Keele University, Keele, and University of Birmingham, Edgbaston, Birmingham, UK.
University of Glasgow, Glasgow, UK.
Arthritis Care Res (Hoboken). 2018 Dec;70(12):1787-1794. doi: 10.1002/acr.23568.
To investigate the cost-effectiveness (cost-utility) of introducing general practitioner screening for anxiety and depression in patients consulting for osteoarthritis (OA).
A cluster-randomized trial-based economic evaluation to assess general practitioners screening for anxiety and depression symptoms in patients consulting for OA compared to usual care (screening for pain intensity) was undertaken over a 12-month period from a UK National Health Service and societal perspective. Patient-level mean costs and mean quality-adjusted life years (QALYs) were estimated, and cost-effectiveness acceptability curves controlling for cluster-level data were constructed. The base-case analysis used the net benefit regressions approach. The 2-stage nonparametric sampling technique was explored in a sensitivity analysis.

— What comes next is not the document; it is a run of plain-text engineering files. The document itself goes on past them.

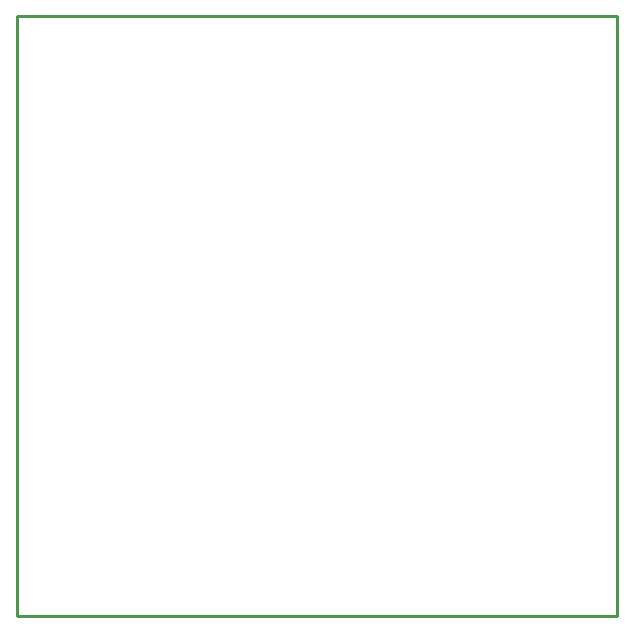
<source format=gbr>
G04 #@! TF.FileFunction,Profile,NP*
%FSLAX46Y46*%
G04 Gerber Fmt 4.6, Leading zero omitted, Abs format (unit mm)*
G04 Created by KiCad (PCBNEW 4.0.7) date 10/29/17 06:02:24*
%MOMM*%
%LPD*%
G01*
G04 APERTURE LIST*
%ADD10C,0.100000*%
%ADD11C,0.254000*%
G04 APERTURE END LIST*
D10*
D11*
X97700000Y-89000000D02*
X148500000Y-89000000D01*
X148500000Y-38200000D02*
X148500000Y-89000000D01*
X97700000Y-38200000D02*
X148500000Y-38200000D01*
X97700000Y-38200000D02*
X97700000Y-89000000D01*
M02*

</source>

The base-case analysis demonstrated that the intervention was as costly as, and less effective than, the control (QALY differential -0.029 [95% confidence interval -0.062, 0.003]). In the base-case analyses, general practitioner screening for anxiety and depression was unlikely to be a cost-effective option (probability <5% at £20,000/QALY). Similar results were observed in all sensitivity analyses.
Prompting general practitioners to routinely screen and manage comorbid anxiety and depression in patients presenting with OA is unlikely to be cost-effective. Further research is needed to explore clinically effective and cost-effective models of managing anxiety and depression in patients presenting with clinical OA.
探讨在关节炎(OA)就诊患者中引入全科医生对焦虑和抑郁进行筛查的成本效益(成本效用)。
从英国国家医疗服务体系和社会角度,采用基于群组随机试验的经济评估方法,对全科医生对 OA 就诊患者进行焦虑和抑郁症状筛查与常规护理(筛查疼痛强度)进行评估。患者层面的平均成本和平均质量调整生命年(QALY)进行了估计,并构建了控制群组数据的成本效益接受曲线。基础分析采用净收益回归方法。在敏感性分析中探讨了两阶段非参数抽样技术。
基础分析表明,干预与对照一样昂贵,但效果不如对照(QALY 差异-0.029[95%置信区间-0.062,0.003])。在基础分析中,全科医生对焦虑和抑郁进行筛查不太可能是一种具有成本效益的选择(在 20,000 英镑/QALY 下,概率<5%)。在所有敏感性分析中均观察到类似的结果。
促使全科医生常规筛查和管理出现 OA 的患者共病性焦虑和抑郁不太可能具有成本效益。需要进一步研究,以探索管理出现临床 OA 的患者焦虑和抑郁的临床有效和具有成本效益的模式。